Tesouro-DiretoBem amigos, como já vimos aqui outras tantas vezes nem só de caderneta de poupança e CDB deve viver o pequeno e conservador investidor brasileiro. Eu vejo claramente uma significativa evolução do conhecimento das pessoas a respeito de outros produtos financeiros que são muito acessíveis e que compensam muito mais que os clássicos já citados que são oferecidos pelos bancos.

A razão pela qual os bancos não nos oferecem esses produtos nós já falamos em outro artigo, e entendemos que se não buscarmos por conta própria um bom lugar para o nosso dinheiro, este não virá até nós sozinho. Em tão continuo apostando na informação como fator preponderante para que nosso plano de riqueza tenha sucesso.

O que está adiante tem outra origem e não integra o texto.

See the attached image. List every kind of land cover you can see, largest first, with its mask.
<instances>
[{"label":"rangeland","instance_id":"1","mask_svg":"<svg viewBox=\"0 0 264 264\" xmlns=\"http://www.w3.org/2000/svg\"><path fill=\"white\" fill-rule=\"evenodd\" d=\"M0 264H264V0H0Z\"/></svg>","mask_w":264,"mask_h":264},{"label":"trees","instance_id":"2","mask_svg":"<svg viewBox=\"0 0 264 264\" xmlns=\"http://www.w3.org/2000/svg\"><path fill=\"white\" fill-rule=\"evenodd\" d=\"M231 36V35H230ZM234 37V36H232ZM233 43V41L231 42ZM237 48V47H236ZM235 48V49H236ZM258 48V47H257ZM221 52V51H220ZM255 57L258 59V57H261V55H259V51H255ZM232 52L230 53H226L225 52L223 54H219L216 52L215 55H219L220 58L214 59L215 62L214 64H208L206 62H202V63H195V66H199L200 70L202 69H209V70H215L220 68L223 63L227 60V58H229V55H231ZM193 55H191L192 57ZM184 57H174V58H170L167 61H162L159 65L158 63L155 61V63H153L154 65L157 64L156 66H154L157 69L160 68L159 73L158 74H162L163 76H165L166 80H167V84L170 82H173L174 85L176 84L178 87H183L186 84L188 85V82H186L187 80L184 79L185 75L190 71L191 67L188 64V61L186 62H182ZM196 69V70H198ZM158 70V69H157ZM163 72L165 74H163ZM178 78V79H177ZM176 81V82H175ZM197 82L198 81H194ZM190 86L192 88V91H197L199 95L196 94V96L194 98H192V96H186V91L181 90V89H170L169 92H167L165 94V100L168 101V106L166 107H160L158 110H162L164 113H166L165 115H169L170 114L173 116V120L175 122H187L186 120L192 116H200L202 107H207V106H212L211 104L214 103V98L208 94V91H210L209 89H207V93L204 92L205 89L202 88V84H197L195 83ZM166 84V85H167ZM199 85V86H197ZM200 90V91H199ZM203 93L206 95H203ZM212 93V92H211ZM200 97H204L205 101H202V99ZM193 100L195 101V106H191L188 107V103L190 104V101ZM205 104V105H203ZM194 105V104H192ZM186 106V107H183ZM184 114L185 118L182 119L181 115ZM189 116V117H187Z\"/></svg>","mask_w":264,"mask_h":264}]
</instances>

Diante disso, e para falar de algo que atende muito bem aos conservadores, vamos conhecer um pouco sobre títulos públicos.

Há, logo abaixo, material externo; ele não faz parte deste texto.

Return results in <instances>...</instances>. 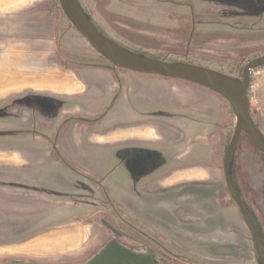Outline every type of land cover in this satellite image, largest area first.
<instances>
[{
    "label": "rangeland",
    "instance_id": "rangeland-1",
    "mask_svg": "<svg viewBox=\"0 0 264 264\" xmlns=\"http://www.w3.org/2000/svg\"><path fill=\"white\" fill-rule=\"evenodd\" d=\"M7 1L12 6L0 4V70L8 69L15 83L0 89V149H3L0 151L23 150L37 139L46 141L50 147L47 142L55 140L61 125L68 118L90 120L98 117H90L84 112L86 101L73 100L60 92H54L46 87L48 85H41L43 81L75 76L90 78L95 71L104 70L101 67L110 63L77 32L61 9L59 0H35L34 5H24L27 0ZM78 2L93 24L112 42L140 56L193 64L236 80L242 79L243 71L250 61L264 57V0ZM33 11L43 13L41 16L35 15V19L42 18L51 28L55 38V48H51V51L47 46L48 39H41L44 40L42 42L36 35L32 37L26 28V24H31ZM116 70L123 82L128 76H140ZM25 82L28 84L25 85ZM214 95L225 104L214 121L215 132L212 134L216 139V153L224 168L223 161L231 145L237 119L231 104ZM257 98L258 103L250 105L251 117L264 134V76L258 81ZM72 107L83 112L73 114L70 112ZM42 113H45L48 124L54 122L52 130L27 127L21 123L31 117V125H36ZM92 128L91 121L84 119L72 127L77 134L82 133L84 140H89ZM209 150H205V155H209ZM119 155L100 157L104 172L115 166L116 169L119 167L118 173H122V156ZM52 158V163L61 167L62 164L55 163L57 159L54 154ZM0 162L19 164L20 159L17 155H0ZM34 169L36 167L28 165L16 168L0 166V262H85L112 237V232L102 224L105 221L120 233L118 240L121 243L152 251L166 264H262L250 231L228 191L225 178L220 189H212L211 194L223 207L228 203L233 205L243 222V225L231 228L232 244L226 246L219 244L222 239L210 240L204 234H207L208 229L218 228L228 222L234 223V216L227 215L223 208H212L210 219L208 214H203L201 205L205 197L209 196L207 192L194 191L193 195L200 196V199L195 200L193 213L181 210L168 214L167 206L162 204V214L159 213L160 205L157 202L147 205V211L143 206L129 211L125 208L128 204L124 186L126 181L117 177L111 184L105 180L106 176L103 179L96 175L102 179L100 182L108 194L103 196L88 181H77L79 185L76 192L85 197H81L80 201L84 204L76 206L73 203H78V199L72 202L62 194L58 196L46 187L44 180L35 178ZM79 172L90 173L86 169ZM235 173L244 179L242 190L246 194L250 193L246 189L248 174L254 177L256 185L260 187L247 203L264 236V155L247 135L242 136L238 146ZM56 175L49 169L42 171V176L51 181L53 187L65 188V183ZM91 194L97 199L95 202ZM181 195L182 192L172 193L171 197L177 200ZM108 198L113 200L117 211L113 212L108 207ZM189 203L194 205L192 198ZM208 205L206 203V209ZM185 207L182 206L184 210ZM206 216L207 221L204 222ZM182 232L188 237L178 235Z\"/></svg>",
    "mask_w": 264,
    "mask_h": 264
},
{
    "label": "crops",
    "instance_id": "crops-1",
    "mask_svg": "<svg viewBox=\"0 0 264 264\" xmlns=\"http://www.w3.org/2000/svg\"><path fill=\"white\" fill-rule=\"evenodd\" d=\"M28 3L34 5L35 0H27L23 4L28 5ZM0 4L11 5L7 0H0ZM32 13L31 24H26V28L32 37L36 35L40 41L44 42L48 39L47 46L51 51V48H55V42H53L55 38L51 28L43 22L42 18L35 19V15L41 16L43 13L40 11ZM35 20L38 22H34ZM4 70L6 69L0 70V89L5 82L10 86L12 82L15 83L13 74L7 71L8 69ZM93 74L90 78L66 77L58 81L45 80L41 84L44 87L48 85L46 87L50 90L74 98L73 100L86 101L84 112L90 117L101 116L102 118L96 127L91 129L88 142L84 140L82 133L77 134L71 128L68 129L62 140V146L66 150L75 149L72 156L70 153L68 155L76 161L87 158L89 164L96 165L102 164L103 160L100 158L102 156L112 157L119 153L124 156V153L128 151L130 159L137 162L147 157L146 152H151L156 165L152 170L144 172L145 177L141 182L154 180V187L161 191L158 195L159 213L163 214L162 204L167 206L168 214L174 213L173 207L179 202L178 198L172 199L171 194L187 188L184 184H193L194 191L202 190L204 193H209L208 198L205 197L201 205L203 214H208L209 219L212 208L217 210L223 208V212L227 215L234 216V223L228 222L218 228L208 229L204 236L210 240L222 239L219 242L221 245H231L230 238L233 234L231 228L234 225H243L242 219L238 218V210L233 205L228 203L223 207L216 202V196L211 194L212 189L217 187L220 189L225 178L221 158L216 153V139L212 136L215 132L214 121L219 117V112L225 104L214 94L198 86L151 76H126L129 81L128 86L124 87L115 100L117 86L112 75L105 70L95 71ZM27 84L25 82V85ZM78 111L83 112L77 107L74 109L72 107L70 112L76 114ZM43 115L45 113L40 114L36 125H31L33 120L31 117L21 123L34 128L52 130L54 122L48 124L46 115L44 117ZM32 141L24 148L25 150L0 151V155L7 157L17 155L20 159L19 164L0 162V166L36 167L34 169L36 172L33 174L40 181L45 178L42 176L44 170L49 169L58 174L61 170L50 161L52 155L46 141L39 139ZM206 149H210L209 155H205ZM243 181L239 173L236 175L234 164L235 186L242 201L249 207L247 202L253 199L254 191H258L260 187L256 185L254 177L248 174L246 189L250 193L246 194L242 190ZM196 199H200V196L193 195L194 206ZM206 203L209 204L208 209L205 208ZM206 218L207 216L204 222L207 221ZM178 235L182 238L188 237L183 232Z\"/></svg>",
    "mask_w": 264,
    "mask_h": 264
},
{
    "label": "water",
    "instance_id": "water-1",
    "mask_svg": "<svg viewBox=\"0 0 264 264\" xmlns=\"http://www.w3.org/2000/svg\"><path fill=\"white\" fill-rule=\"evenodd\" d=\"M59 3L65 16L77 32L88 41L100 56L108 60L114 67L197 85L220 95L231 104L237 124L231 145L224 159L226 186L250 231L258 257L261 263L264 264V241L252 216L233 185L231 176L232 163L242 134H246L254 146L264 154V134L252 120L248 97L250 71L264 67V57L250 61L243 71L242 79L236 80L207 68L140 56L121 48L104 35L84 13L78 0H59ZM105 226L112 232V237L107 239L94 255L82 263L66 264H166L161 257L152 251L139 247H130L121 243L118 240L120 233L106 223ZM6 264L62 263H31L24 260H15Z\"/></svg>",
    "mask_w": 264,
    "mask_h": 264
},
{
    "label": "flooded vegetation",
    "instance_id": "flooded-vegetation-1",
    "mask_svg": "<svg viewBox=\"0 0 264 264\" xmlns=\"http://www.w3.org/2000/svg\"><path fill=\"white\" fill-rule=\"evenodd\" d=\"M108 63H110V62L108 61ZM101 68L108 71L112 75V77L115 81V84L117 86V90H116V94H115V100H116L117 97L122 93L124 87L128 86L129 81H128V79H126L123 82V80H121L119 78V76L117 74V70H116V69H119V70H123V69L116 68L111 63L109 65L102 66ZM123 71L132 72L129 70H123ZM132 73H135V72H132ZM137 74H139V73H137ZM142 75H145V74H140V76H142ZM147 76H151V75H147ZM154 77L167 79V78H163V77H159V76H154ZM167 80H173V79H167ZM175 81H178V80H175ZM180 82H183V81H180ZM184 83H187V82H184ZM188 84H190V83H188ZM191 85H193V84H191ZM194 86H197V85H194ZM198 87H200V86H198ZM200 88H202L206 91H209L212 94H216V93H214V92H212L206 88H203V87H200ZM216 95L221 97L218 94H216ZM221 98H223V97H221ZM226 102H228V101H226ZM83 119L86 121H91L92 127L94 128L101 121L102 118L100 116L96 119L88 120L86 118L70 117L66 120L65 124L61 125L60 131L58 132V134H56V136L54 138L55 140L47 142L50 145L49 148L51 150L52 157L54 154L55 158L57 159V161L55 163L59 164V165L60 164L64 165V166L61 165V167L56 166L57 169L61 170V172H59L56 176L59 180H62V183H65L66 187L65 188L53 187L52 184L50 183L51 181H49L45 177V178H43V180H44V183H46L45 184L46 187H48L50 190L54 191L57 195L62 194V196L69 198L70 200H72V202H73V200L76 201V199H78V203H73V204H75L76 206L77 205L79 206V205L84 204V203H81L80 201H81V197H85V196H84V194H78V192H76V190H77L76 188L79 185L77 183V181L85 180V181L90 182V184L95 186L101 193H103V196L106 197V195L108 194L107 190H106L105 186L103 185V183L100 182L102 179H98L96 177V175L100 176V177L106 176L105 180L108 182H111V184L115 182L114 180H116L117 177H122L126 181V185H124L125 190H127L126 200H127L128 204L125 207L126 209L131 211L134 207L140 208V206H143V209H145V211H147L145 208L147 205H149V204L152 205L155 202L159 203L158 202V195L161 194V191L154 187V185H153L154 180L148 181L145 183L141 182V180L145 177L144 172H146V171L148 172V171L152 170L156 165V162L151 157L152 156L151 152H146L147 157L144 158L143 161H137V162L130 159L128 151L124 153V156L122 153H119L120 154L119 156H122V160H121V162H122L121 164L123 166V167H121L122 173L121 172L118 173L119 167L116 169L115 166H113L109 171L107 170V172H104L105 168H103V166H102L103 164L99 163L101 166L99 164H96V165L95 164H89L87 158H80L78 160L79 162L76 161L75 159H72L71 156L73 155V152H75V149L69 148L66 150L65 148H63L62 140L65 137V134L67 133L68 129L71 128V130L74 131V129H72L73 125L77 122L83 121ZM63 128H65V129L63 130ZM45 140H48V139H45ZM87 140L88 139H86L85 141L88 142ZM85 141H84V143H85ZM237 151H238V148H237ZM68 153H70L71 156H69ZM236 154H237V152H236ZM116 155H118V154H116ZM235 158H236V155H235ZM235 158L233 160L234 163H233V181H232L234 186H235V183H234ZM50 161H53V158H51ZM88 165L90 166V169H89ZM82 169H86L90 173L79 172V170H82ZM231 176H232V174H231ZM103 179H104V177H103ZM184 185L187 188L180 191L183 193V195L178 197L179 203L173 207V210H174V212H177V213H179L178 211H181V210H183L187 213H191V212L193 213V212H195L194 205L189 203L190 199L193 198V194H194V189L192 188L193 184H184ZM113 186H114V184H113ZM235 188H236V186H235ZM90 197L92 198L93 202H95V200H97V199H95V197L92 194L90 195ZM106 202H107L108 207L113 212L117 211L116 207L114 206L112 199L108 198V200ZM183 205H186L185 208L187 211L182 208ZM91 206L92 207L93 206L98 207L97 205H91ZM249 211H250L249 212L250 215H252L254 217L253 220H254L255 224L259 228V225L257 224V221H256V217L254 216V213L251 211L250 208H249ZM239 212H240V210H239ZM240 214H241V212H240ZM105 223L108 224L105 221L102 222V224L104 226H105ZM108 225H110V224H108ZM126 226L129 228H133V226H130V225H126ZM10 261H15V260H10ZM10 261L0 262V264H6V263H9Z\"/></svg>",
    "mask_w": 264,
    "mask_h": 264
},
{
    "label": "built area",
    "instance_id": "built-area-1",
    "mask_svg": "<svg viewBox=\"0 0 264 264\" xmlns=\"http://www.w3.org/2000/svg\"><path fill=\"white\" fill-rule=\"evenodd\" d=\"M250 87L248 89V97L250 105H256L258 103L257 88L258 81L264 76V67L256 68L250 71Z\"/></svg>",
    "mask_w": 264,
    "mask_h": 264
},
{
    "label": "trees",
    "instance_id": "trees-1",
    "mask_svg": "<svg viewBox=\"0 0 264 264\" xmlns=\"http://www.w3.org/2000/svg\"><path fill=\"white\" fill-rule=\"evenodd\" d=\"M159 60V59H158ZM186 64H188V63H186ZM190 65H193V64H190ZM204 68V67H203ZM208 69V68H207ZM222 74V73H221ZM224 75V74H223ZM227 76V75H226ZM229 77V76H228ZM232 78V77H231ZM253 120V119H252ZM257 126V125H256ZM258 127V126H257ZM243 135H246V134H242V136ZM242 136H241V138H242ZM260 152V151H259ZM261 153V152H260ZM262 155H264L263 153H261ZM233 163H234V161H233ZM233 163H232V167H231V174H232V181H233ZM245 204V203H244ZM245 206H246V208L248 209V211H249V208H248V206L245 204ZM250 212V211H249ZM252 216V215H251ZM252 218H254L253 216H252ZM257 226V225H256ZM258 228V227H257ZM258 230H259V232H260V235H261V237H262V239H263V241H264V236H263V234L261 233V231H260V229L258 228Z\"/></svg>",
    "mask_w": 264,
    "mask_h": 264
},
{
    "label": "bare ground",
    "instance_id": "bare-ground-1",
    "mask_svg": "<svg viewBox=\"0 0 264 264\" xmlns=\"http://www.w3.org/2000/svg\"><path fill=\"white\" fill-rule=\"evenodd\" d=\"M7 84H8V83L5 82V84H3L1 87H6ZM7 87H8V86H7ZM7 87H6V88H7Z\"/></svg>",
    "mask_w": 264,
    "mask_h": 264
}]
</instances>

No início do ano de 2002, o governo federal criou em parceria com a CBLC (Companhia Brasileira de Liquidação e Custódia) o programa Tesouro Direto com o objetivo de popularizar o acesso dos investidores de todos os portes a este produto.

Um título público nada mais é que um recibo de empréstimo tomado pelo governo para que ele possa fechar as contas de seu orçamento, além disso, também pode usar esse instrumento como meio de controle da quantidade de recursos financeiros circulando em nossa economia.  Então quando o governo entende que deve aumentar o dinheiro em circulação ele recompra os títulos do mercado, e quando quer diminuir, ele vende.

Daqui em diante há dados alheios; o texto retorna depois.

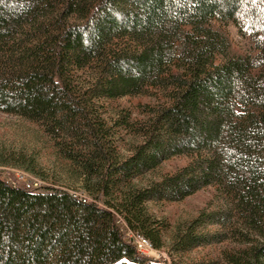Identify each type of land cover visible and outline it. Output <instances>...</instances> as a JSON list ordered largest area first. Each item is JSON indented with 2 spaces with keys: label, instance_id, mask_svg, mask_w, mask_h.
<instances>
[{
  "label": "trees",
  "instance_id": "obj_1",
  "mask_svg": "<svg viewBox=\"0 0 264 264\" xmlns=\"http://www.w3.org/2000/svg\"><path fill=\"white\" fill-rule=\"evenodd\" d=\"M125 98L152 102L108 111ZM0 112L36 124L94 200L0 178V264H156L118 218L156 250L228 243L224 264H264V0H0ZM207 188L221 209L167 245L149 204Z\"/></svg>",
  "mask_w": 264,
  "mask_h": 264
},
{
  "label": "rangeland",
  "instance_id": "obj_2",
  "mask_svg": "<svg viewBox=\"0 0 264 264\" xmlns=\"http://www.w3.org/2000/svg\"><path fill=\"white\" fill-rule=\"evenodd\" d=\"M228 31L234 43L240 46L241 40L237 30L229 27ZM151 102L149 98H125L111 104L108 111L111 113L117 107H122L131 109L138 115L139 106ZM186 163L185 158L171 159L157 170L155 177L175 172ZM27 166H31L34 171H27L25 169ZM0 178L17 185L31 184L34 190L47 187L65 189L81 198L94 201L83 190L81 179L76 177L72 166L59 157L48 137L36 124L2 112H0ZM218 198L214 188H207L181 202L151 203L149 209L157 219L170 224L173 233L167 234L168 245L177 228H185L203 212L211 213L221 209ZM199 231L204 234H215L220 231V227L206 224L204 229ZM228 245L222 243L202 246L179 255L172 254L168 246L162 250L152 248L147 257L150 260H160L162 264H173L175 261L178 264H224L222 252Z\"/></svg>",
  "mask_w": 264,
  "mask_h": 264
},
{
  "label": "built area",
  "instance_id": "obj_3",
  "mask_svg": "<svg viewBox=\"0 0 264 264\" xmlns=\"http://www.w3.org/2000/svg\"><path fill=\"white\" fill-rule=\"evenodd\" d=\"M6 182L8 184H12V183H9L8 181ZM12 185L17 186V184H14V183ZM22 185L25 186V188H27L28 190H34L33 185L31 184L22 183ZM117 224L121 228L128 242L136 246V251L138 253H144V257L149 259L147 255H148V252L151 250L150 243H144L143 237H141L139 233L133 232L132 230H130L126 226L125 223H120V218H118ZM151 261L156 264H162V262L157 259L151 260Z\"/></svg>",
  "mask_w": 264,
  "mask_h": 264
},
{
  "label": "bare ground",
  "instance_id": "obj_4",
  "mask_svg": "<svg viewBox=\"0 0 264 264\" xmlns=\"http://www.w3.org/2000/svg\"><path fill=\"white\" fill-rule=\"evenodd\" d=\"M27 189V188H26ZM142 237V236H141ZM143 240H144V243H150L148 240H146L145 238H143ZM150 247H151V249H152V246H151V244H150ZM135 248H136V246H135ZM139 254H144V253H139Z\"/></svg>",
  "mask_w": 264,
  "mask_h": 264
}]
</instances>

Para adquirir títulos públicos é muito simples, basta que a pessoa tenha CPF e ao menos uma caderneta de poupança, não precisa nem ser conta corrente. Tendo isso pode ir direto ao site do Tesouro Nacional e escolher entre as opções de títulos disponíveis a que melhor lhe atenda.

Veja as características de cada um deles na tabela abaixo:

Títulos públicos

Vale ressaltar que os títulos públicos tem rentabilidade muito mais atrativa que a poupança e baixíssimo risco. São investimentos de renda fixa que inclusive lastreiam boa parte dos fundos dessa modalidade, e se é do seu interesse montar uma cesta de produtos eliminando o banco como atravessador de seus rendimentos, eles atendem muito bem.

Os valores iniciais de investimento são muito baixos, e podem partir de R$ 30,00 (0,1 título) de acordo com a disponibilidade de momento. No momento que escrevo esse artigo o de menor valor (R$ 72,11) é uma LFT com vencimento em 01/01/2017 pagando uma taxa de 9,36% ao ano e a de maior rentabilidade é uma NTN-F com vencimento em 01/01/2023 pagando 10% ao ano (R$ 103,40).

Procure mais informações com seu assessor de investimentos, esqueça os palpiteiros já que dinheiro é assunto de profissionais e diversifique o seu portfólio com eficiência.